Eventually, the book omits some recent theories using historical approaches to assess the probabilities of defaults. For instance, no mention is made of “original sin” issues (Eichengreen and Hausmann, 1999, Eichengreen, Hausmann and Panizza, 2003) or “debt intolerance” (Reinhart, Rogoff, and Savastano, 2003). The same holds for the few papers which have attempted to make a link between sovereign defaults and politics (political system but also type of regime, etc.) such as Kohlscheen (2006) or Van Rijckhegem and Weder (2004) for example.
References:
Barry Eichengreen and Ricardo Hausmann, “Exchange Rates and Financial Fragility,” NBER Working Paper 7418, 1999.
Barry Eichengreen, Ricardo Hausmann, and Ugo Panizza, “Currency Mismatches, Debt Intolerance and Original Sin: Why They Are Not the Same and Why It Matters,” NBER Working Paper 10036, 2003.
Emmanuel Kohlscheen, “Why Are There Serial Defaulters?

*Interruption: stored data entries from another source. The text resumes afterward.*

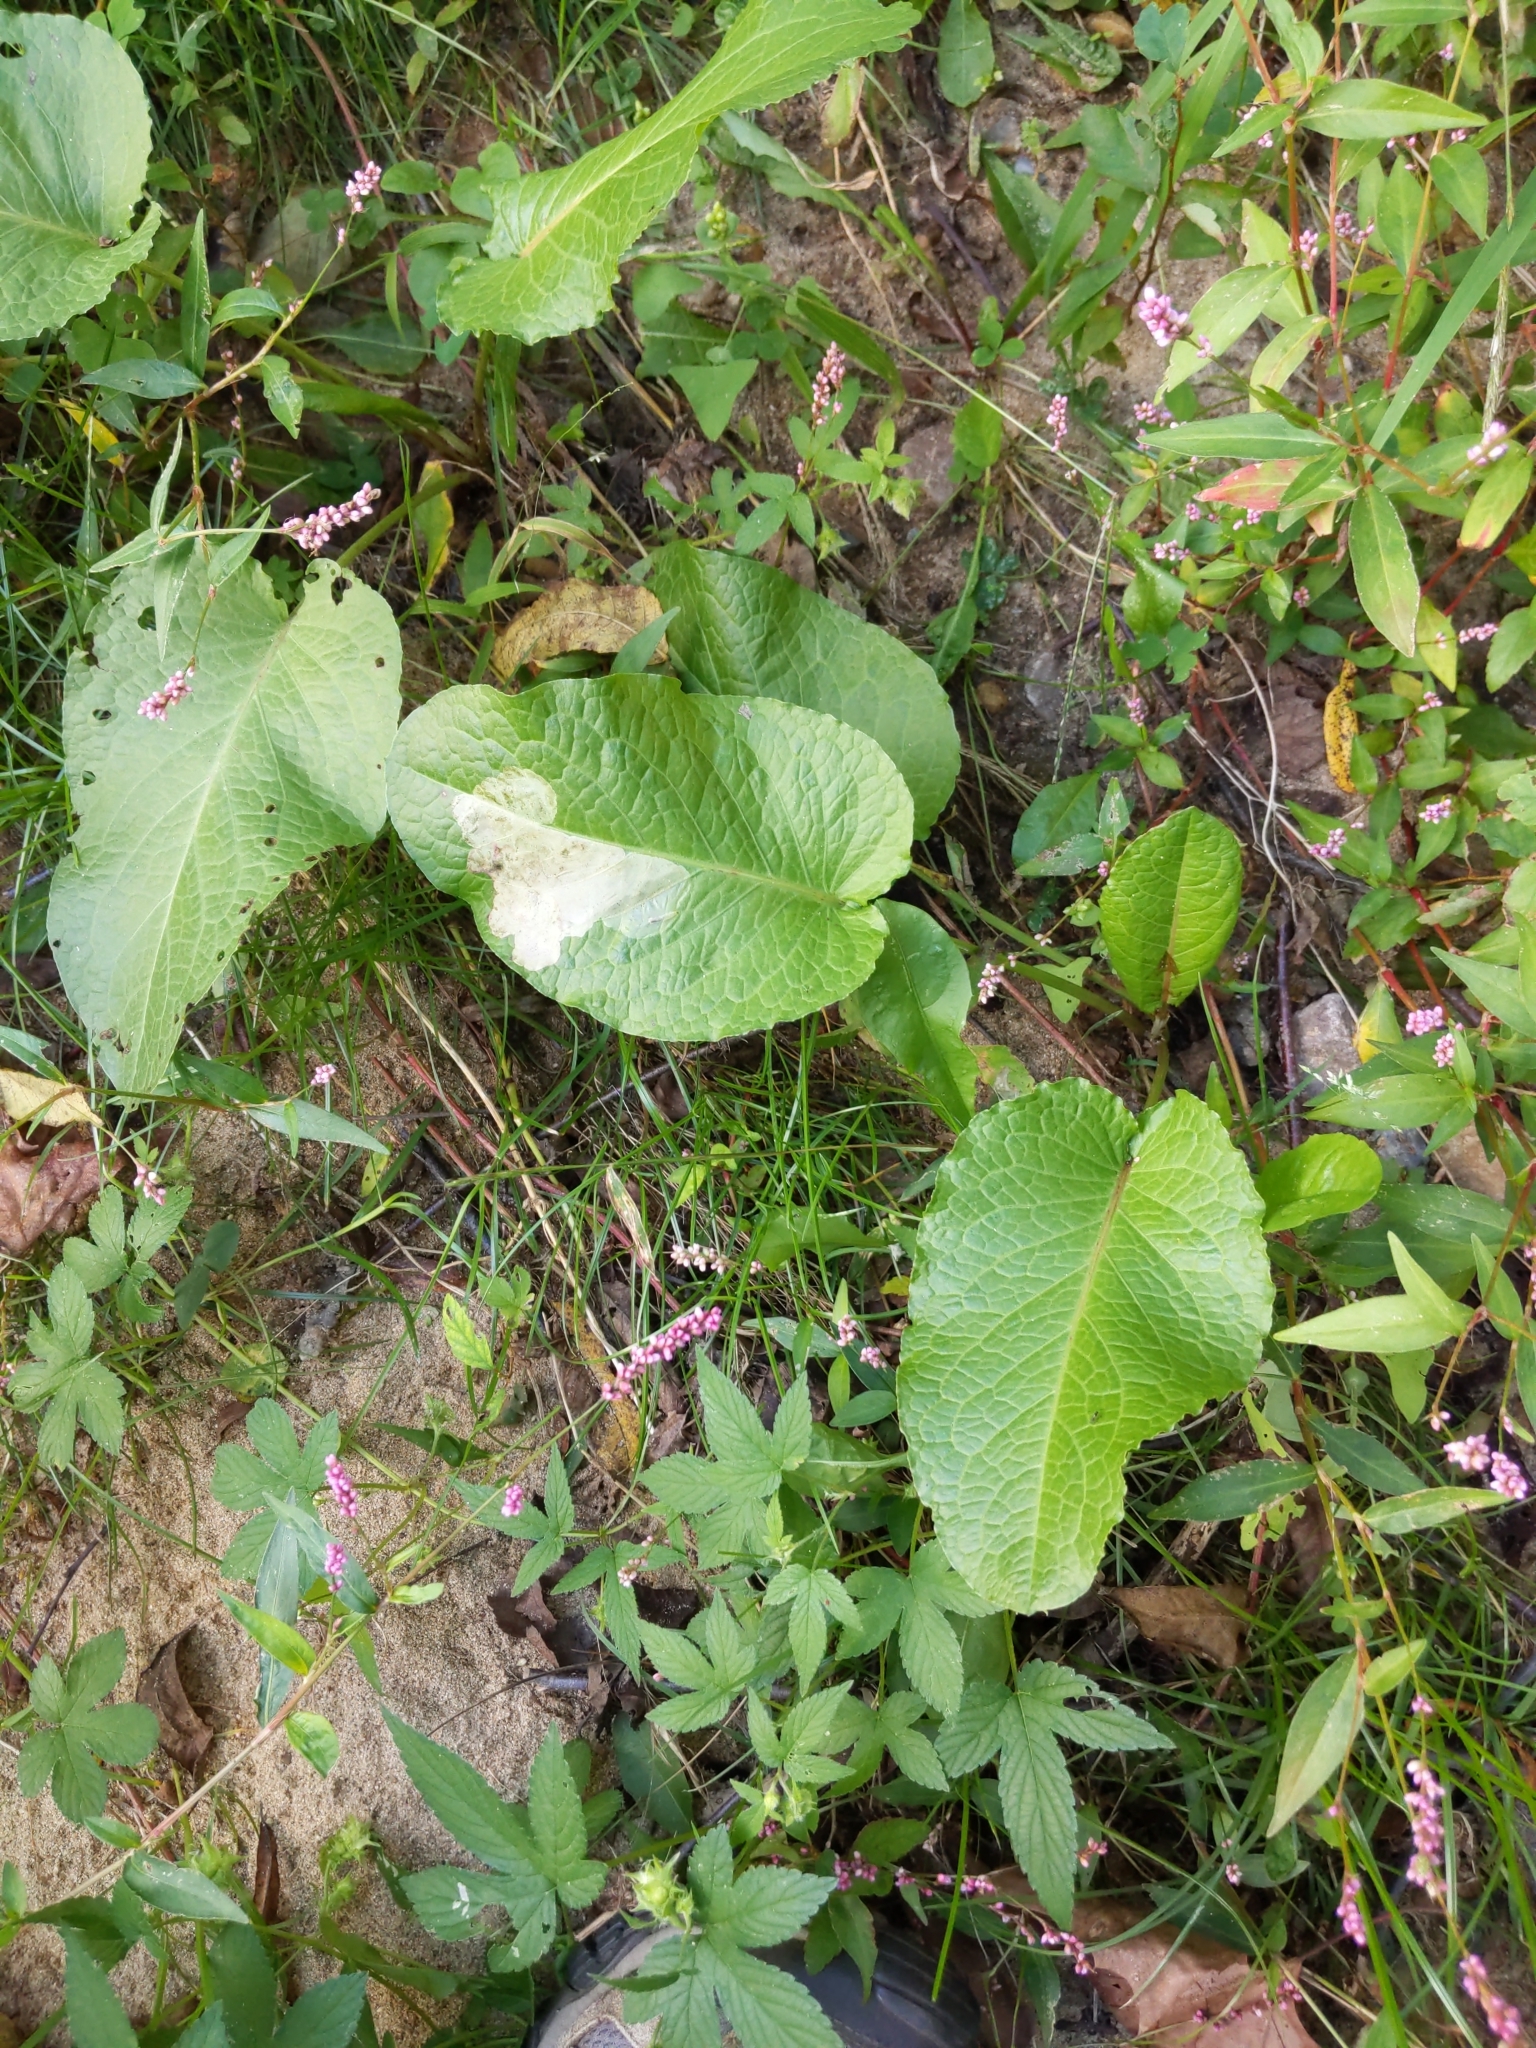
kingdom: Plantae
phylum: Tracheophyta
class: Magnoliopsida
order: Caryophyllales
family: Polygonaceae
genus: Rumex
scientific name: Rumex obtusifolius
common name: Bitter dock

Quasi-experimental Evidence from Constitutions,” Warwick Economic Research Papers 755, 2006.
Kris Mitchener and Marc Weidenmier, “Supersanctions and Sovereign Debt Repayment,” NBER Working Paper 11472, 2005a.
Kris Mitchener and Marc Weidenmier, “Empire, Public Goods, and the Roosevelt Corollary,” Journal of Economic History, 2005b, 66: 658-92.
Carmen M. Reinhart, Kenneth S. Rogoff, and Miguel A. Savastano, “Debt Intolerance,” Brookings Papers on Economic Activity, 2003, 1: 1-74.
Caroline Van Rijckhegem, and Beatrice Weder, “The Politics of Debt Crises,” CEPR Discussion Paper 4683, 2004.
Kim Oosterlinck is associate professor at the Universit? libre de Bruxelles. He recently published “Hope Springs Eternal: French Bondholders and the Soviet Repudiation (1915-1919)”, Review of Finance, 2006 (jointly with John Landon-Lane) and “How Occupied France Financed Its Own Exploitation during World War II,” American Economic Review, Papers and Proceedings, 2007 (jointly with Filippo Occhino and Eugene N. White).